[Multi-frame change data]
========

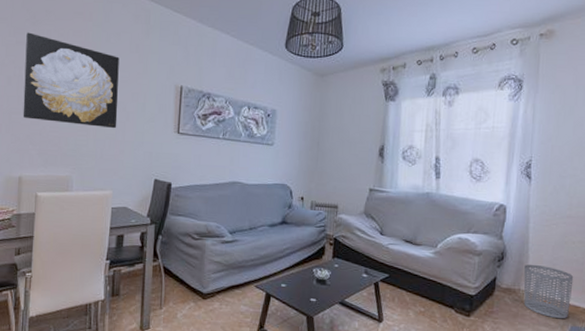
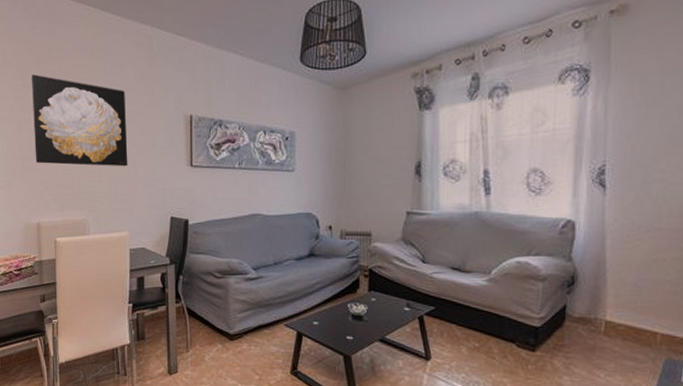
waste bin: present [523,264,574,319] -> none [601,288,667,352]

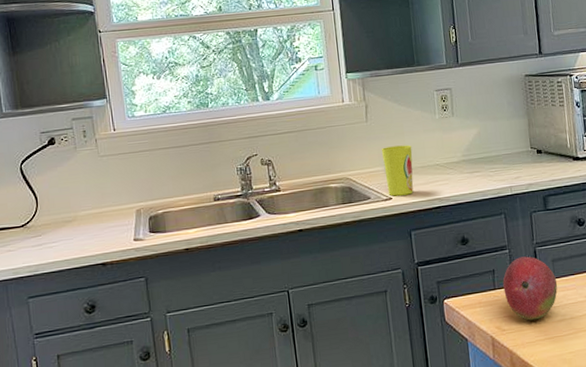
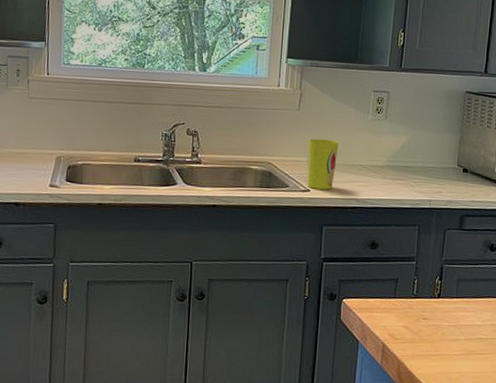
fruit: present [502,256,558,321] -> none [403,271,458,335]

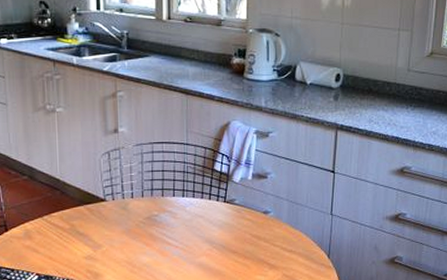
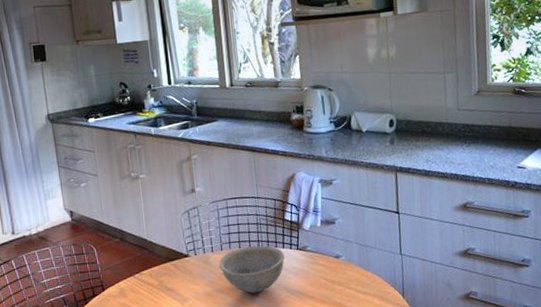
bowl: none [139,194,211,244] -> present [219,245,285,294]

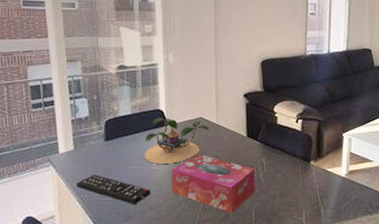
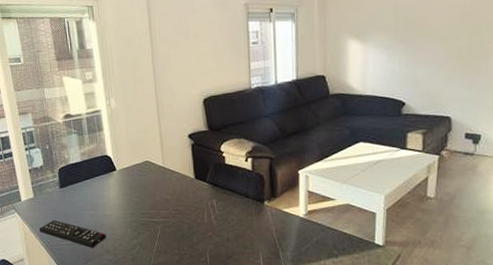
plant: present [144,118,209,164] -> none [96,163,157,208]
tissue box: present [171,154,255,213] -> none [123,198,208,256]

========

## The problem
Repeat word for word, leaving out the pictures, each line of the records from the line that holds "bowl: none [139,194,211,244]" through the final one.

## Your response
bowl: none [139,194,211,244] -> present [219,245,285,294]

plant: present [144,118,209,164] -> none [96,163,157,208]
tissue box: present [171,154,255,213] -> none [123,198,208,256]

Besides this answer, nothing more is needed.